START MATERIAL SHOWN

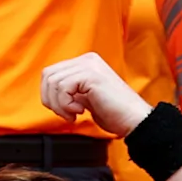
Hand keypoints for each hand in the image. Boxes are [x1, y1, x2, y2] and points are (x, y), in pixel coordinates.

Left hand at [39, 52, 153, 135]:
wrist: (134, 120)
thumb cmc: (114, 113)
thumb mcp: (84, 97)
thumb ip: (69, 90)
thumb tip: (47, 91)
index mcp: (85, 63)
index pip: (50, 73)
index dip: (50, 95)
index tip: (64, 109)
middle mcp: (87, 60)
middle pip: (48, 75)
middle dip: (51, 99)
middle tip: (67, 113)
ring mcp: (90, 65)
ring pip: (53, 82)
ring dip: (59, 104)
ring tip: (75, 113)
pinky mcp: (92, 75)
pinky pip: (63, 88)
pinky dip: (66, 104)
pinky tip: (81, 111)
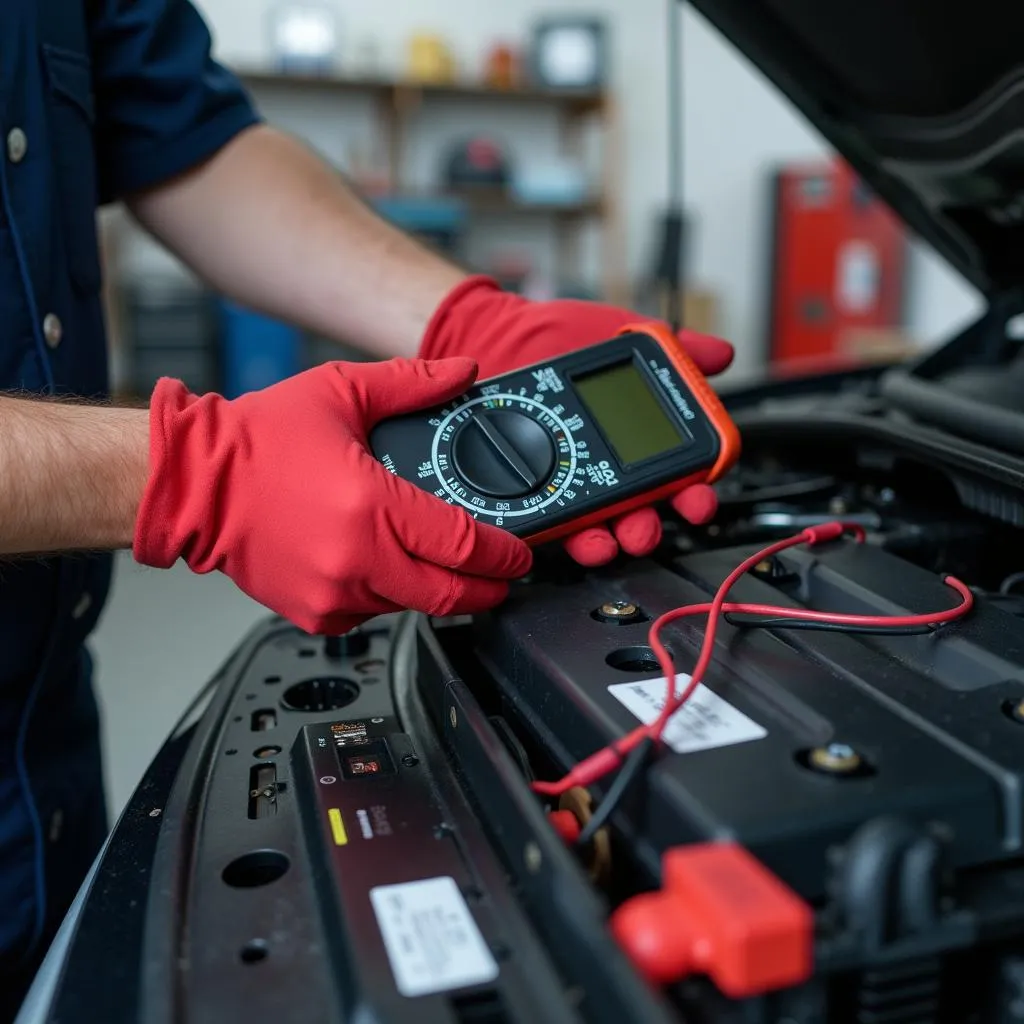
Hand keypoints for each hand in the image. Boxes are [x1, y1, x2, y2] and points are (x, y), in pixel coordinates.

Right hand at [133, 358, 531, 633]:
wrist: (193, 482)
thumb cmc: (257, 441)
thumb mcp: (341, 392)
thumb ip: (412, 382)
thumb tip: (460, 371)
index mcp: (371, 505)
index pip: (464, 546)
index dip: (503, 556)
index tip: (519, 556)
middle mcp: (356, 559)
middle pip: (449, 596)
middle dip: (486, 590)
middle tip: (501, 579)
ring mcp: (332, 593)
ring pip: (409, 606)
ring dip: (430, 587)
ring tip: (434, 561)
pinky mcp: (312, 613)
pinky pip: (369, 615)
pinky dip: (384, 595)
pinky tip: (378, 565)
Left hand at [419, 276, 734, 565]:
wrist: (487, 335)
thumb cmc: (549, 336)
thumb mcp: (616, 333)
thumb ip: (672, 347)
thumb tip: (720, 353)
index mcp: (632, 439)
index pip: (675, 476)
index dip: (692, 492)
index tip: (698, 497)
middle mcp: (604, 468)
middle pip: (639, 513)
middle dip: (648, 528)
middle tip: (647, 527)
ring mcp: (567, 484)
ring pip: (599, 529)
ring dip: (610, 542)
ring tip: (610, 542)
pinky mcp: (532, 493)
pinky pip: (551, 524)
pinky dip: (563, 536)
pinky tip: (572, 534)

END MATERIAL SHOWN

WHAT YOU HAVE TO DO: Report, as a bare number, how many lines above contain the string "hand".

TASK RESPONSE: 5